Lubrication of pharmaceutical powder/wall interfaces and electrostatic effects

Abstract

The lubrication of powder/wall interfaces was investigated by tracking the evolution of the torque response during wall friction tests. A FT4 rheometer was employed to conduct this study. Two types of surfaces, borosilicate and Delrin, and 3 commercially-available pharmaceutical excipients, xylitol, microcrystalline cellulose and dicalcium phosphate dihydrate, lubricated or not with magnesium stearate, were tested. Two levels of relative humidity (RH), 20% and 60%, at which the powders were stabilized were used. The results showed that wall friction behaviors and, consequently, wall lubrication trends were strongly dependent on the nature of both the surfaces and powders.
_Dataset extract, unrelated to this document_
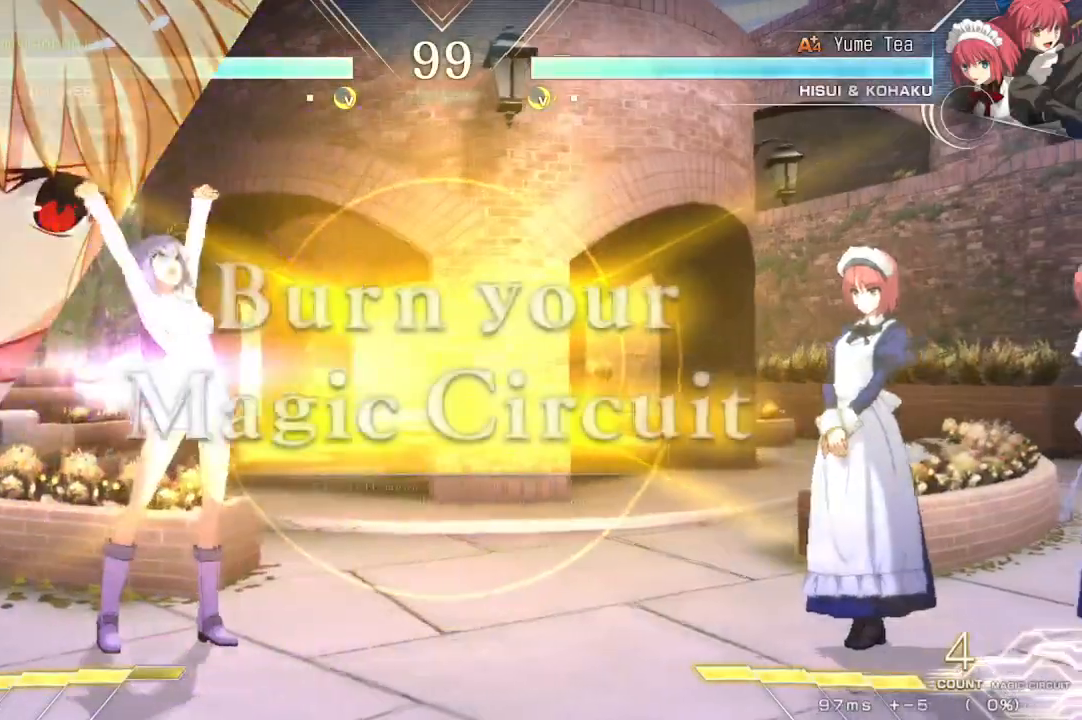
{"buttons": [], "events": [[183, "DPAD_DOWN", "down"], [250, "DPAD_DOWN", "up"], [250, "DPAD_UP", "down"], [367, "DPAD_UP", "up"]]}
However, unexpected high data variability was obtained during the wall friction tests with non-lubricated powders sheared with a borosilicate surface at 20% RH. This variability was not observed when magnesium stearate was present in the powder formulations or when the tests were conducted at 60% RH. A particular effort was made to understand the possible causes of this variability. The results with non-lubricated MCC indicate that variability is reduced when the borosilicate surface is ionized at − 20 kV prior to the wall friction tests, while with the same treatment on non-lubricated xylitol did not produce a similar effect. Thus, contrary to the so far prevailing belief in the literature, this preliminary study proves that electrostatic phenomena can, at least partially, explain the reported variability.